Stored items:

[Start of Attachment]

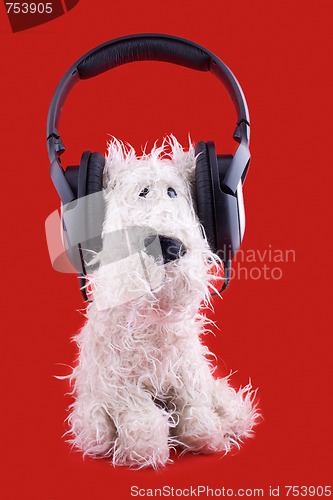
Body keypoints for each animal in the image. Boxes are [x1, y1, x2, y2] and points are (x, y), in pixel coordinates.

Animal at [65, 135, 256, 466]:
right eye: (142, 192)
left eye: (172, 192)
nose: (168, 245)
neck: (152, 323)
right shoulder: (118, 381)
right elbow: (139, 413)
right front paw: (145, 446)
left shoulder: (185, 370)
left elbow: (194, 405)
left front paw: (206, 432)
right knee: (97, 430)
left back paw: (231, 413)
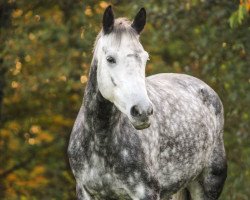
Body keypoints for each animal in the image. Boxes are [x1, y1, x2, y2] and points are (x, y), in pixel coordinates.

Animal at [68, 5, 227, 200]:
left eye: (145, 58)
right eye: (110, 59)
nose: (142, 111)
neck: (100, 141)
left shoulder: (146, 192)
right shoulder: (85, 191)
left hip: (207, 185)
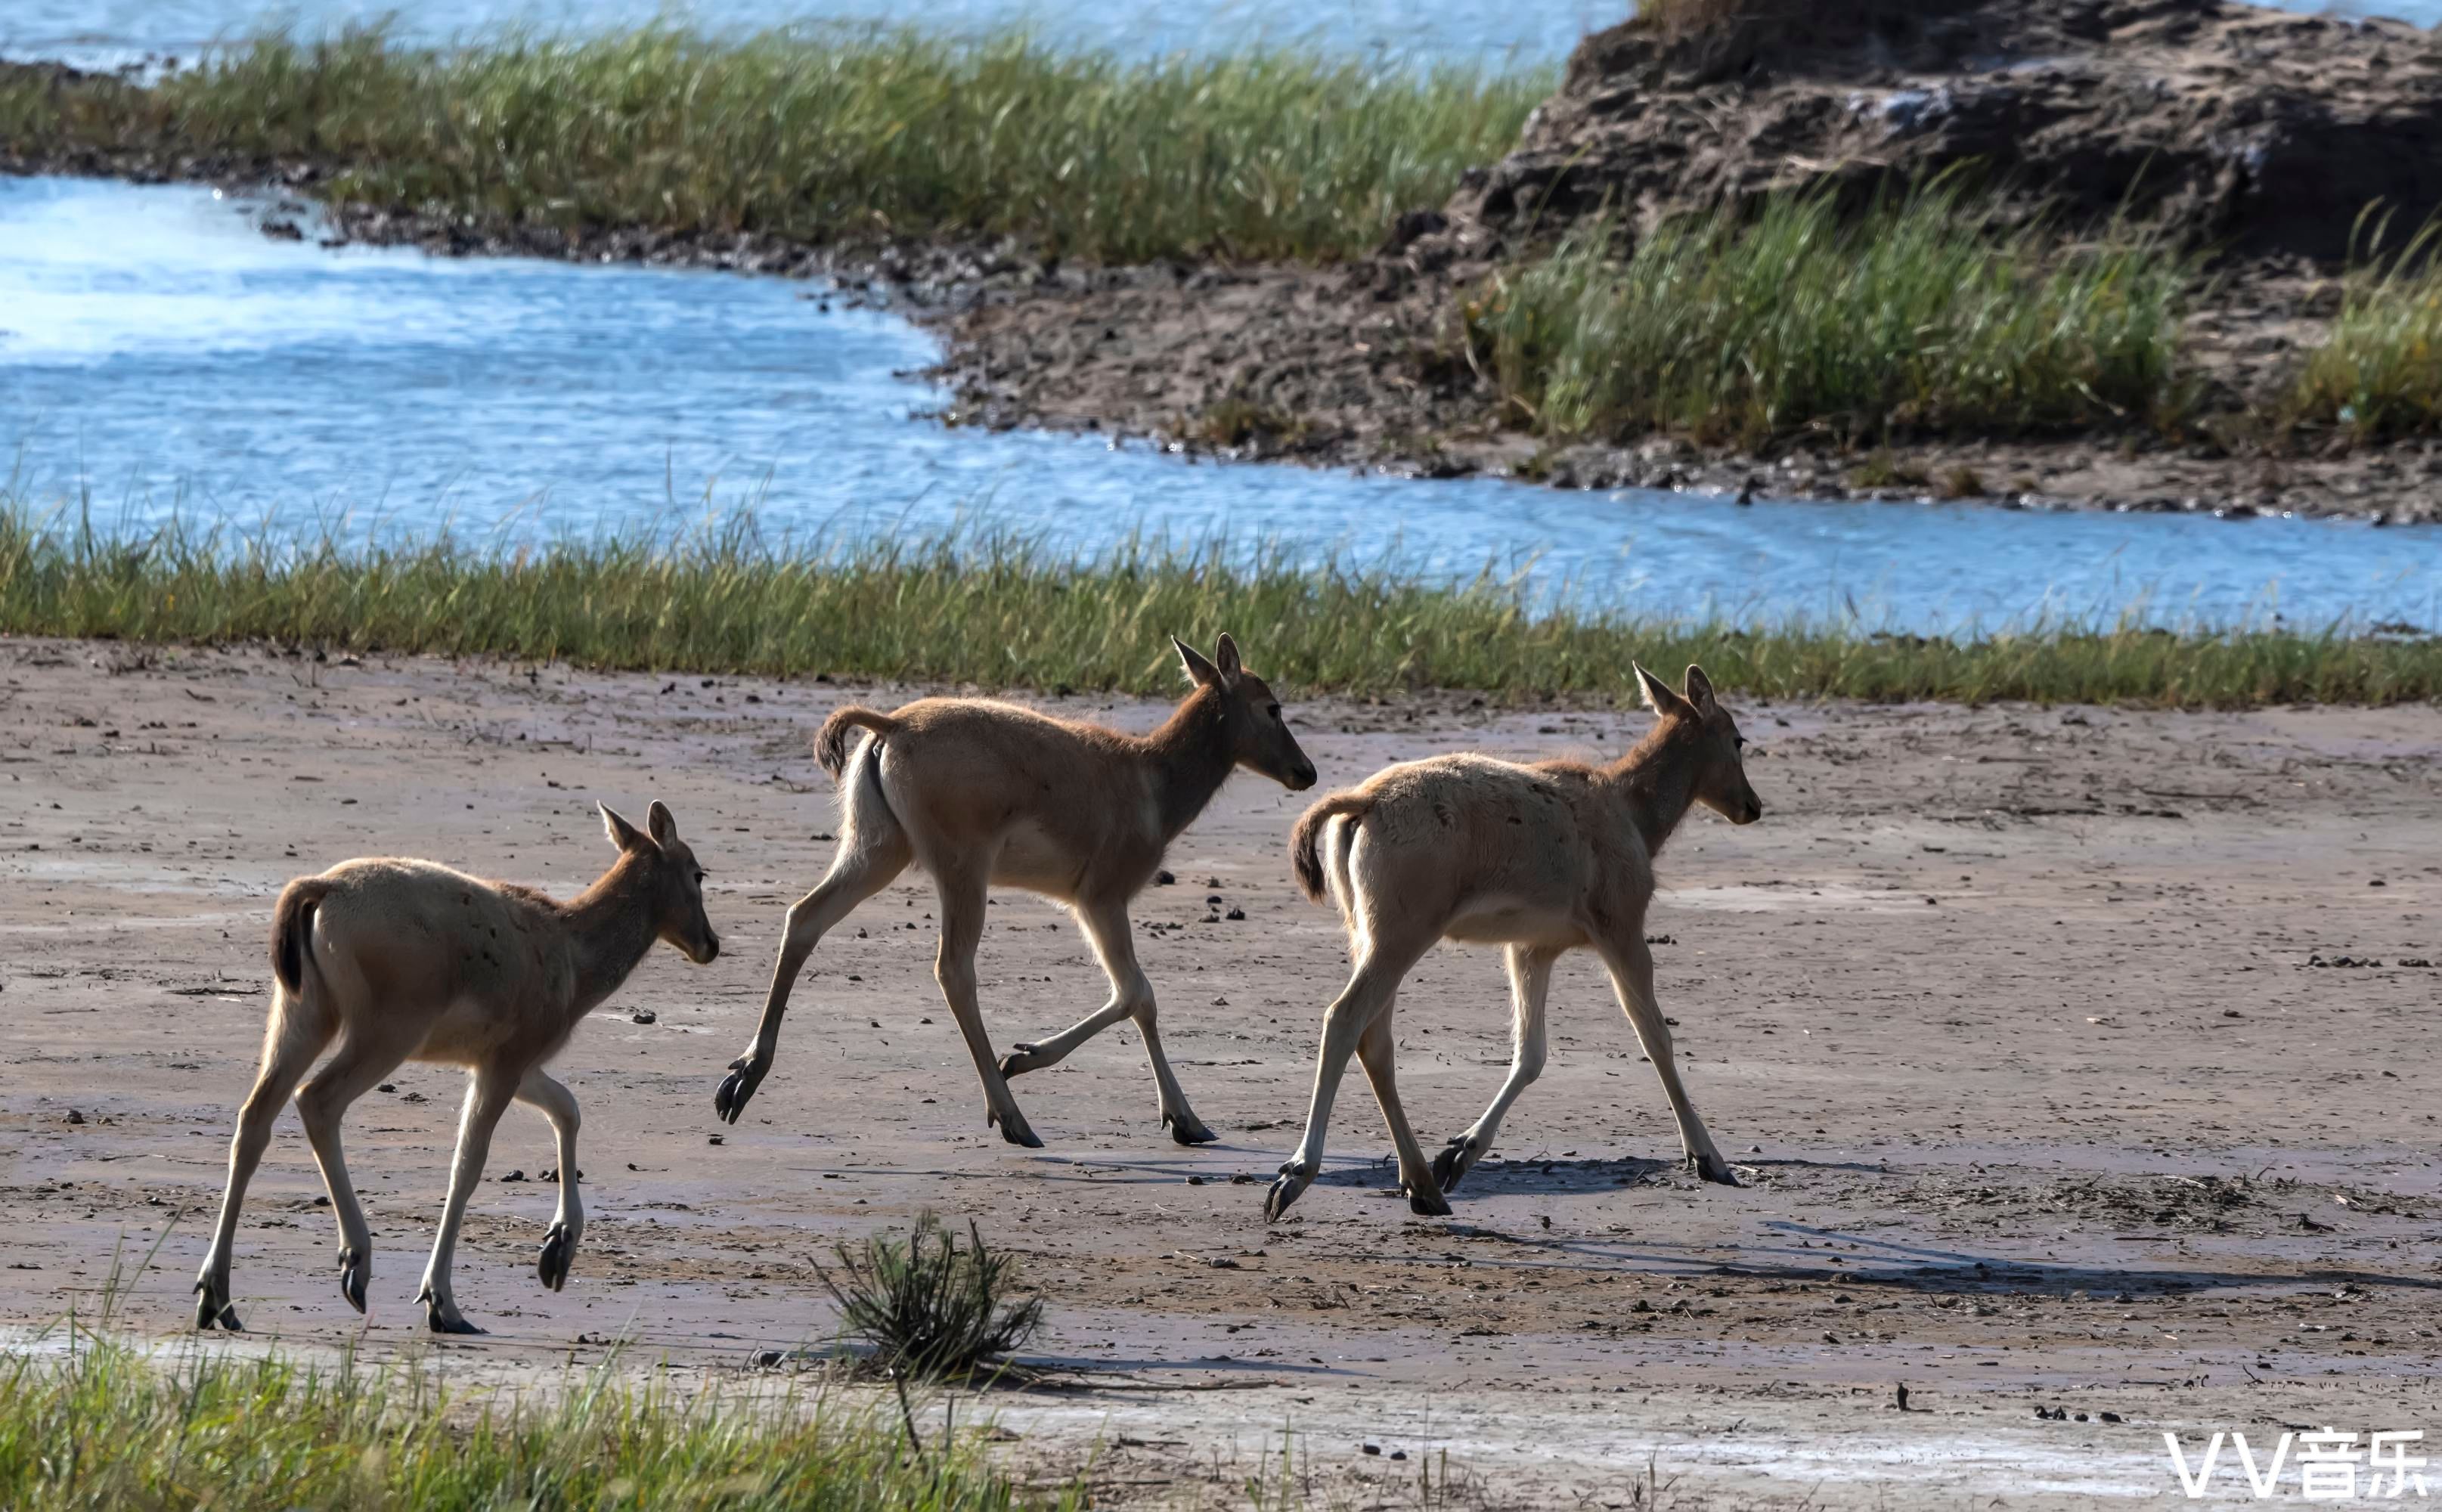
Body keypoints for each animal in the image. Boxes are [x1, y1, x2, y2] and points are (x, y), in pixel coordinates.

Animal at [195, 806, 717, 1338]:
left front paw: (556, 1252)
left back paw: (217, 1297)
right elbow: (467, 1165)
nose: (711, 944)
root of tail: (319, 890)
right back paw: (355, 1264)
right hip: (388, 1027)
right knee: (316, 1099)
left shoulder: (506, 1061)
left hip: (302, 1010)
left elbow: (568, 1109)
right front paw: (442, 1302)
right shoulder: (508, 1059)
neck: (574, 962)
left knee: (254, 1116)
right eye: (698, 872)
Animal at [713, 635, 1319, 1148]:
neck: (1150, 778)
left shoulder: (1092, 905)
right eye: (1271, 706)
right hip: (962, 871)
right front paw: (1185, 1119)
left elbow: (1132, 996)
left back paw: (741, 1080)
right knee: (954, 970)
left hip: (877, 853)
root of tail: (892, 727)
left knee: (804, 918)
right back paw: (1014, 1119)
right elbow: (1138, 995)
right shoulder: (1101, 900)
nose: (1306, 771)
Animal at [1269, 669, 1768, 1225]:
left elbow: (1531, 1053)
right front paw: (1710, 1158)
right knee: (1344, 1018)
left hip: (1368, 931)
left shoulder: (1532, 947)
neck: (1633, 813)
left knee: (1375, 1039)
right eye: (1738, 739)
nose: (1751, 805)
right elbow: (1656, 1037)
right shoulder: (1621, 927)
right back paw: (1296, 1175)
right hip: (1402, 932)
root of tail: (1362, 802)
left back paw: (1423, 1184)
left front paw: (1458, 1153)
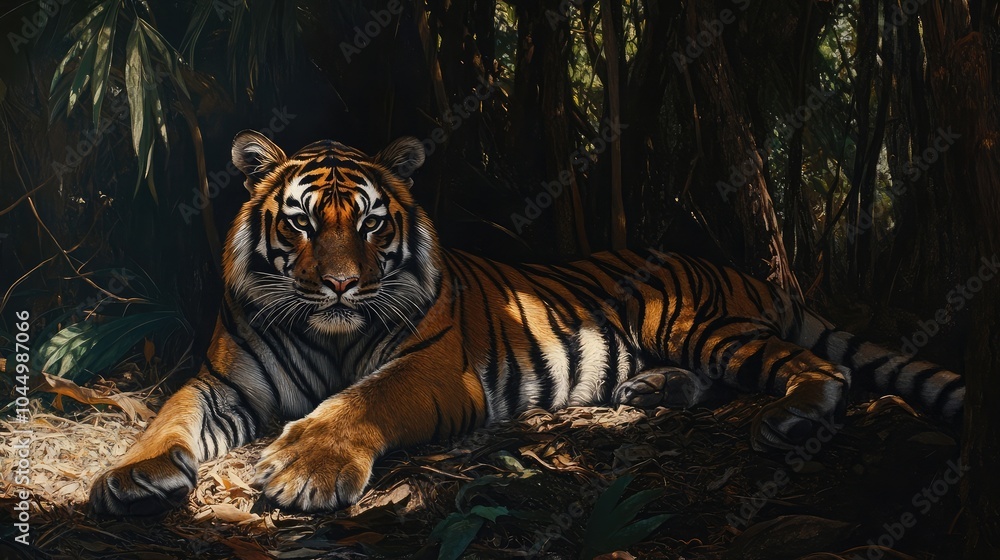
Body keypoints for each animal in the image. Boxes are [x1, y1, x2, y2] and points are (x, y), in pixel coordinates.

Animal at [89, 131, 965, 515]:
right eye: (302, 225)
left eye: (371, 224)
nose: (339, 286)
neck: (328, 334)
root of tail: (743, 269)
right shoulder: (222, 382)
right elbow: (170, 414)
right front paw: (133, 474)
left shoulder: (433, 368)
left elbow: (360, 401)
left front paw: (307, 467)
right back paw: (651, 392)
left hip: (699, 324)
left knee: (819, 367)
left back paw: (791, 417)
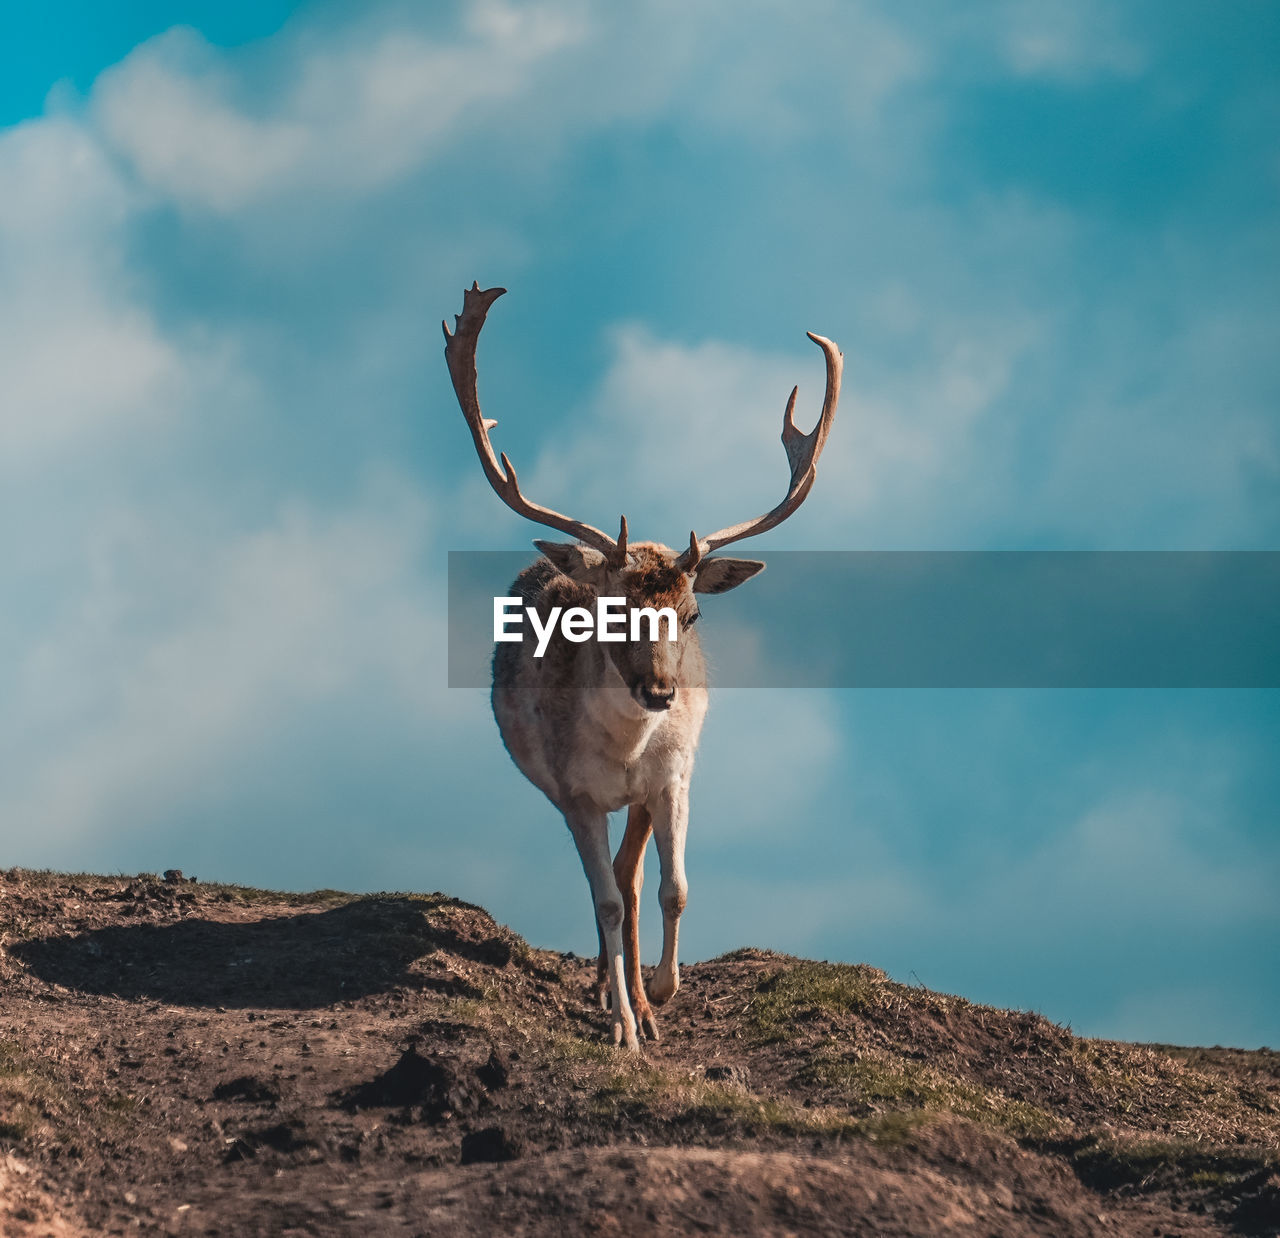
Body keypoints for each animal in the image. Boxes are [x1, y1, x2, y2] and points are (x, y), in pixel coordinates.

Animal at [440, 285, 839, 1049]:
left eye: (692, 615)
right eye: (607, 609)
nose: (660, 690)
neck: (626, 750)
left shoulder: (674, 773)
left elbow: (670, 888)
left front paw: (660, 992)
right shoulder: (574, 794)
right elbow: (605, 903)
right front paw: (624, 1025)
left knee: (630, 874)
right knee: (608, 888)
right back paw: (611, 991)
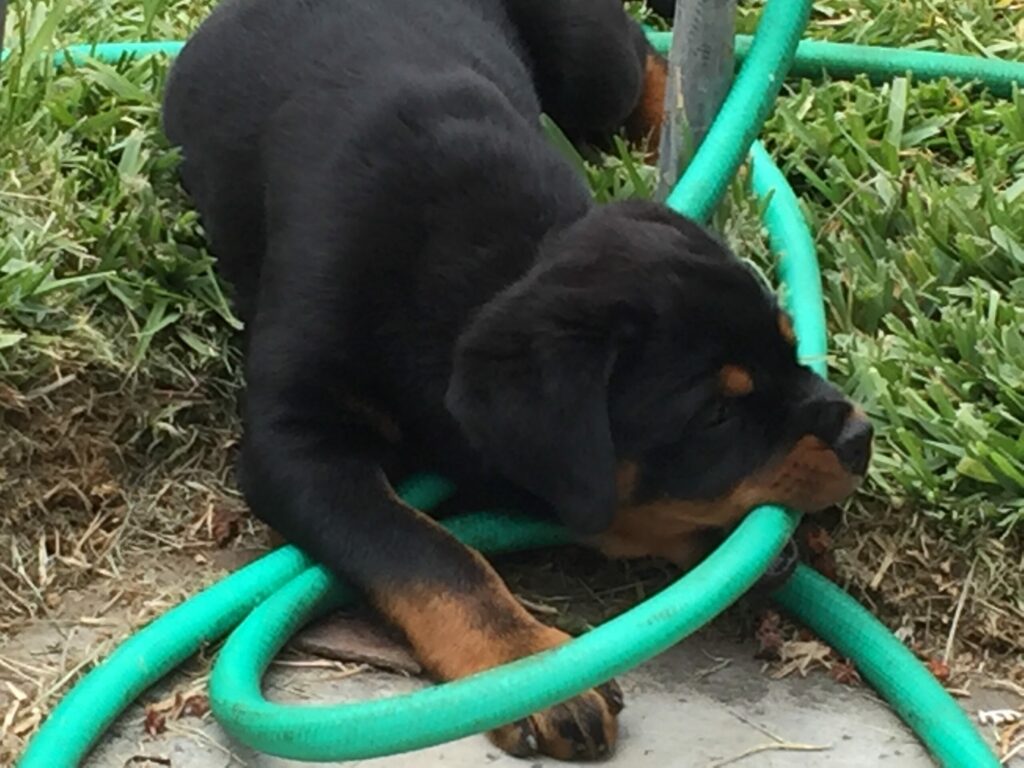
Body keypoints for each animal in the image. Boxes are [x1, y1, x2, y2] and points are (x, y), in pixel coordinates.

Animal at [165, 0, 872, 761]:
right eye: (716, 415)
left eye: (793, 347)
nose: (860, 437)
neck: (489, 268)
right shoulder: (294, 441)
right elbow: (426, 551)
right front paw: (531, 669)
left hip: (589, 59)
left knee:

[End of Attachment]

## WHAT IS NEEDED
From the first line to the last, repeat the records above exactly, leaving out the pictures.

## WRITTEN RESPONSE
Body keypoints for each animal in the image. Boxes are [x1, y1, x2, y2] and points are (x, y), in pixel coordinates.

Animal at [65, 135, 256, 466]:
right eye: (142, 192)
left eye: (172, 192)
nose: (168, 245)
neck: (152, 323)
right shoulder: (118, 381)
right elbow: (139, 413)
right front paw: (145, 446)
left shoulder: (185, 370)
left elbow: (194, 405)
left front paw: (206, 432)
right knee: (97, 430)
left back paw: (231, 413)
Body keypoints for each animal in the image. Boxes are [x1, y1, x2, y2] and points are (x, y), in pixel coordinates.

Animal at [68, 5, 227, 200]:
left eye: (145, 58)
right eye: (110, 59)
nose: (142, 111)
neck: (100, 141)
left shoulder: (146, 192)
right shoulder: (85, 191)
left hip: (207, 185)
Body keypoints for each animal in the image. Boxes are [x1, y1, x2, y2] and points are (x, y), in pixel coordinates.

Animal at [195, 806, 717, 1338]:
left front paw: (556, 1252)
left back paw: (217, 1297)
right elbow: (467, 1165)
nose: (711, 944)
root of tail: (319, 890)
right back paw: (355, 1264)
right hip: (388, 1027)
right knee: (316, 1099)
left shoulder: (506, 1061)
left hip: (302, 1010)
left elbow: (568, 1109)
right front paw: (442, 1302)
right shoulder: (508, 1059)
neck: (574, 962)
left knee: (254, 1116)
right eye: (698, 872)
Animal at [713, 635, 1319, 1148]:
neck: (1150, 778)
left shoulder: (1092, 905)
right eye: (1271, 706)
right hip: (962, 871)
right front paw: (1185, 1119)
left elbow: (1132, 996)
left back paw: (741, 1080)
right knee: (954, 970)
left hip: (877, 853)
root of tail: (892, 727)
left knee: (804, 918)
right back paw: (1014, 1119)
right elbow: (1138, 995)
right shoulder: (1101, 900)
nose: (1306, 771)
Animal at [1269, 669, 1768, 1225]:
left elbow: (1531, 1053)
right front paw: (1710, 1158)
right knee: (1344, 1018)
left hip: (1368, 931)
left shoulder: (1532, 947)
neck: (1633, 813)
left knee: (1375, 1039)
right eye: (1738, 739)
nose: (1751, 805)
right elbow: (1656, 1037)
right shoulder: (1621, 927)
right back paw: (1296, 1175)
right hip: (1402, 932)
root of tail: (1362, 802)
left back paw: (1423, 1184)
left front paw: (1458, 1153)
Body keypoints for each animal in the image. Boxes are [x1, y1, x2, y2] and points are (x, y), in pixel coordinates.

Animal at [89, 131, 965, 515]:
right eye: (302, 225)
left eye: (371, 224)
nose: (339, 286)
neck: (328, 334)
root of tail: (743, 269)
right shoulder: (222, 382)
right elbow: (170, 414)
right front paw: (133, 474)
left shoulder: (433, 368)
left elbow: (360, 401)
left front paw: (307, 467)
right back paw: (651, 392)
left hip: (699, 324)
left knee: (819, 367)
left back paw: (791, 417)
Body keypoints for each animal in the image. Boxes are [x1, y1, x2, y2] and points are (x, y), in pixel coordinates.

Animal at [440, 285, 839, 1049]:
left eye: (692, 615)
right eye: (607, 609)
nose: (660, 690)
neck: (626, 750)
left shoulder: (674, 773)
left elbow: (670, 888)
left front paw: (660, 992)
right shoulder: (574, 794)
right elbow: (605, 903)
right front paw: (624, 1025)
left knee: (630, 874)
right knee: (608, 888)
right back paw: (611, 991)
Body keypoints for each animal in the image. Boxes are [x1, y1, x2, y2] and points are (x, y), in pixel coordinates.

Animal at [165, 0, 872, 761]:
right eye: (716, 415)
left eye: (793, 347)
nose: (860, 437)
neck: (489, 268)
right shoulder: (294, 441)
right elbow: (426, 551)
right front paw: (531, 669)
left hip: (589, 59)
left knee:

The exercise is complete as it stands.